Set next to the ancient Krakus Mound, leftover bits of film set remain to this day: among them, fences, furnaces (which are actually thought to be genuine relics from the war), and an avenue built using mock Jewish tombstones. To the delight of urban explorers, all this is accessible to the public: just take a deep breath and plunge down a hazardous muddy path leading down from the foot of the Krakus Mound.
On Tap
Miejscówka plays an almost ambassadorial role for Trzech Kumpli with its beer nozzles almost exclusively, but not entirely, given over to the service of this award-winning brewery. Ditching the industrial trimmings favored by its Warsaw counterparts, this tap bar succeeds in feeling cool and hip but pleasingly local – its dual function as a board shop keeps ‘dude factor’ high.

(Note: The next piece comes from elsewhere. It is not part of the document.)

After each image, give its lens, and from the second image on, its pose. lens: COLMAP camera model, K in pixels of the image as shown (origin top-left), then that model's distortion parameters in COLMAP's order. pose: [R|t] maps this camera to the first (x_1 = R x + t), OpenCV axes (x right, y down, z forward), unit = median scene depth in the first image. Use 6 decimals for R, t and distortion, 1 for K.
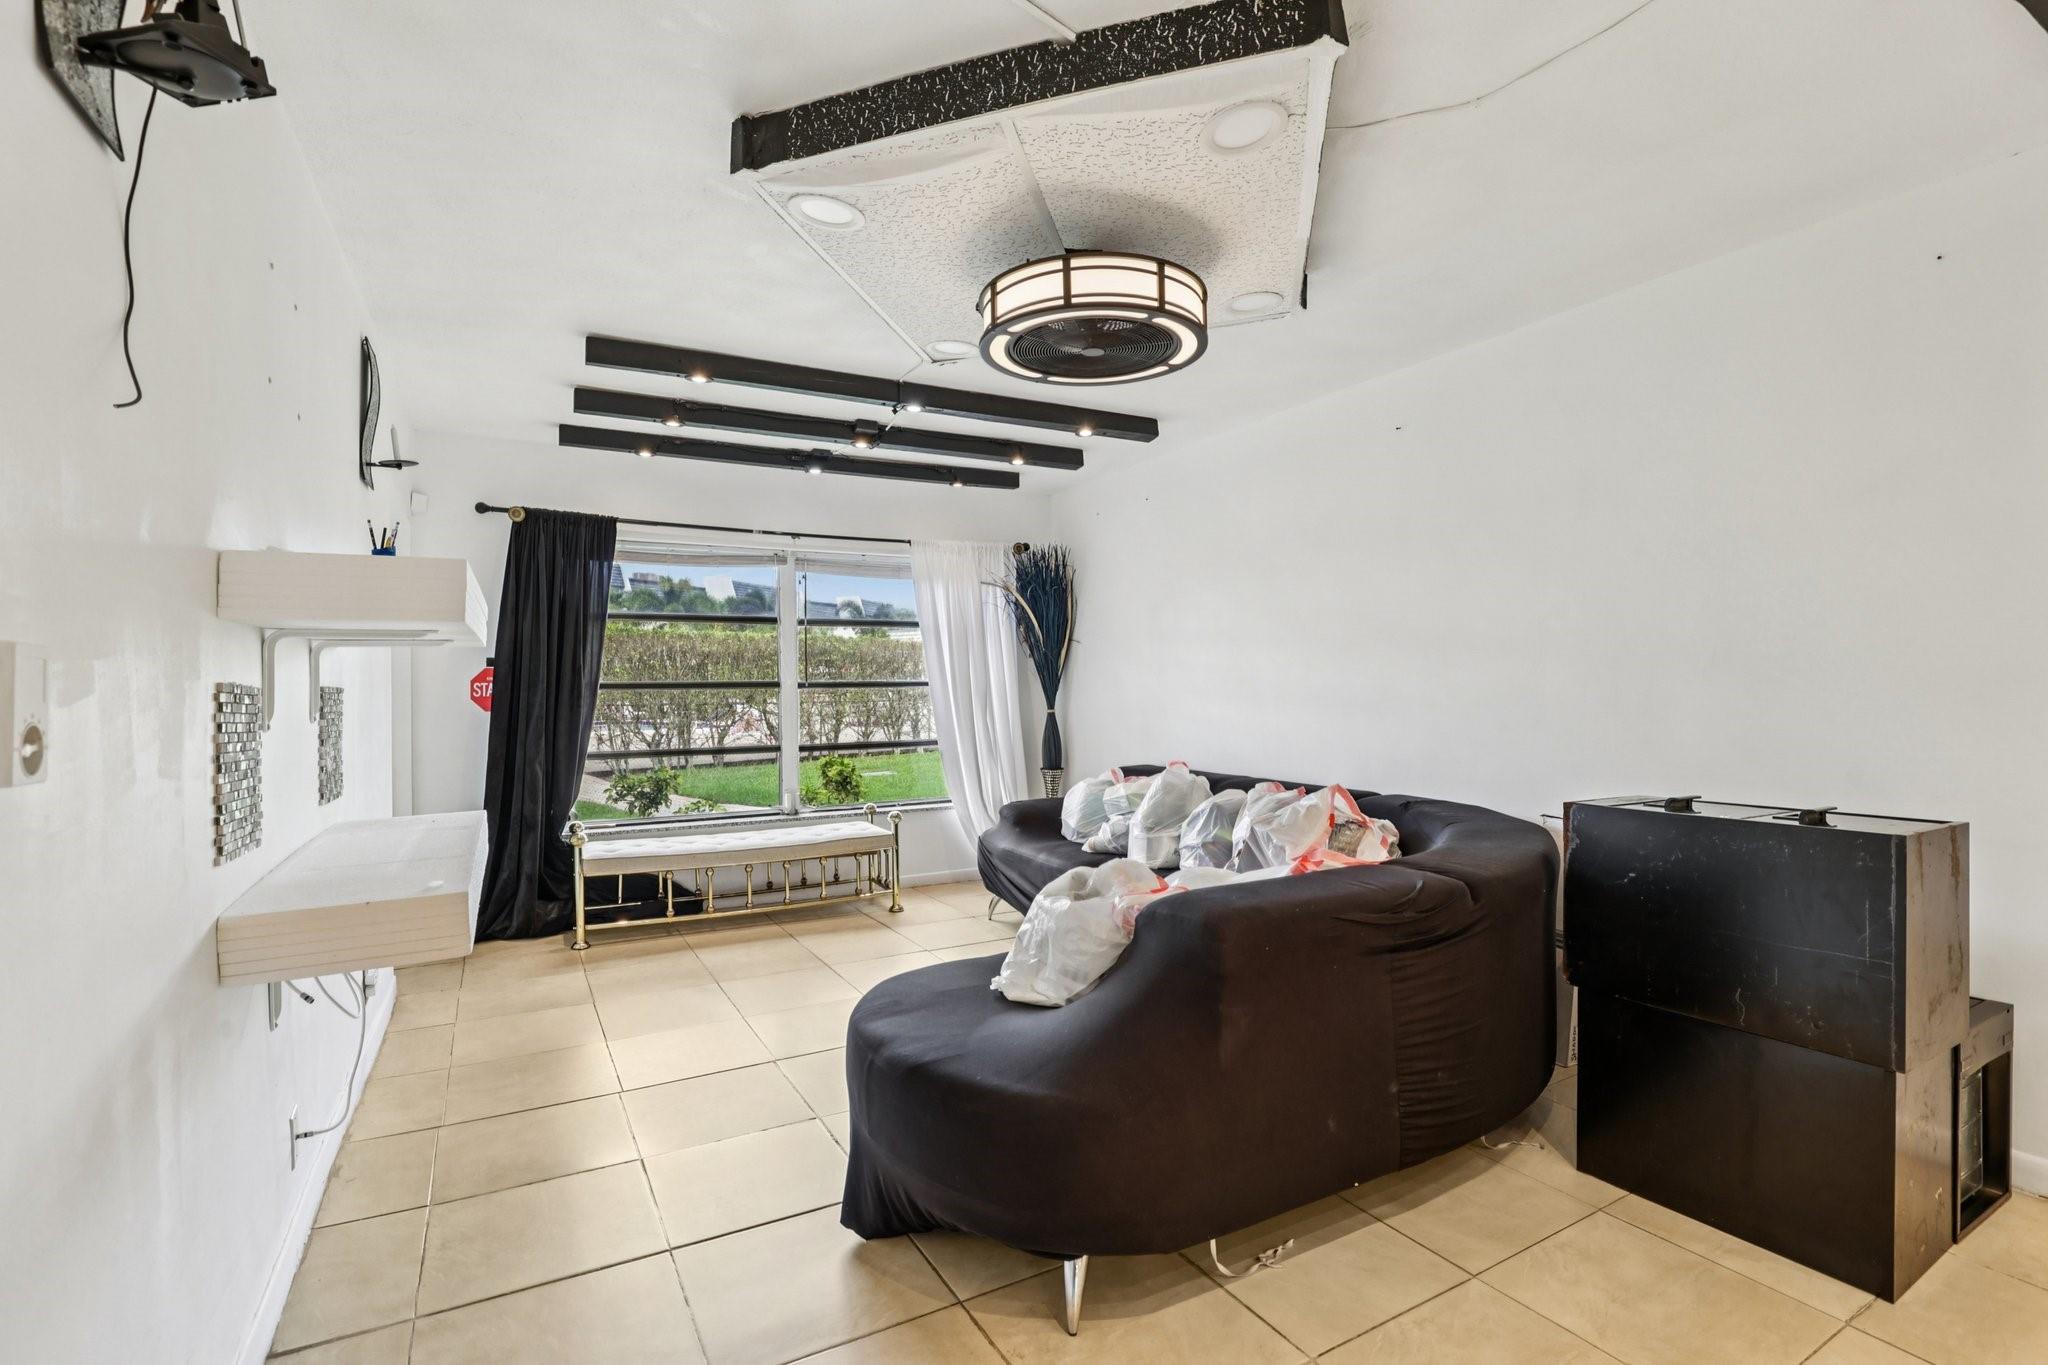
lens RADIAL K [[938.1, 0, 1030.8], [0, 938.1, 692.6], [0, 0, 1]] dist [-0.033674, 0.006245]
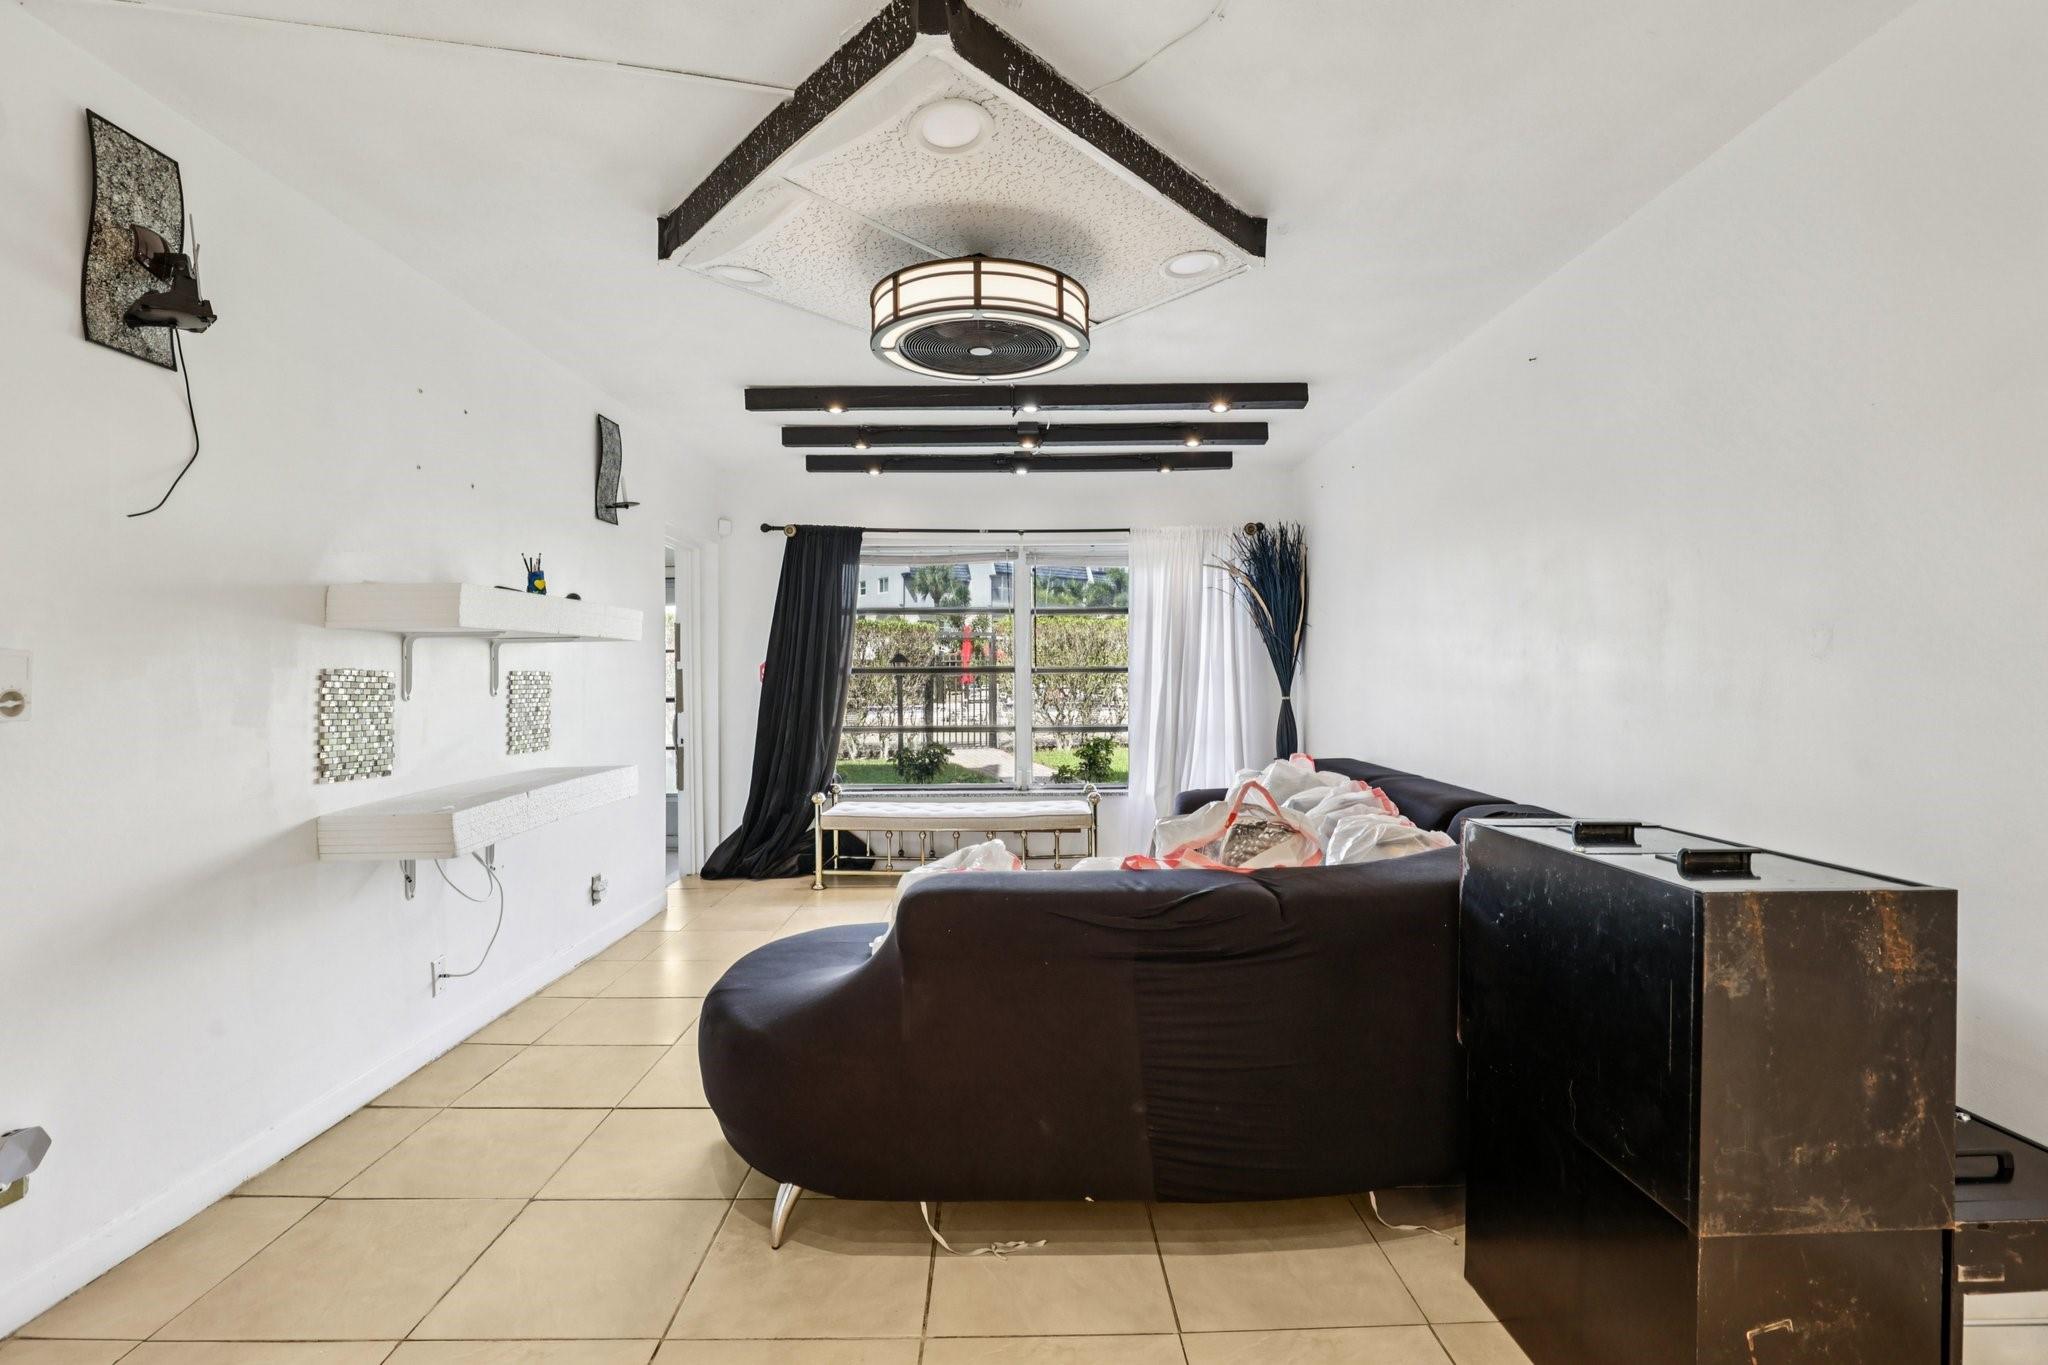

Across the street, Drukarnia is the elder statesman where nightlife is concerned. They do jazz, but you might not hear any if you opt for the foggy, battered side-room: on our visit, there’s a loony dancing on the bar urging us to join him and spraying beer on the unfortunates down below. This, we learn soon after, is the barman. Less feral, Krakó Slow Wines specializes in natural wines and cider from Central Eastern Europe: find it down the road from the Schindler museum.
Bridging The Gap
Despite the pickings to be had in Podgórze, there are those who remain unable to resist the allure of the city’s right hand side. Cross from ‘Kraków B’ back into ‘Kraków A’ by traipsing across the Bernatek Footbridge.
Opened in 2010, this gently curving walkway leads you straight into Kazimerz. Illuminated to showstopping effect come the evening, its become one of the defining features of modern day Krak – and yep, you’ll find it clad in love locks.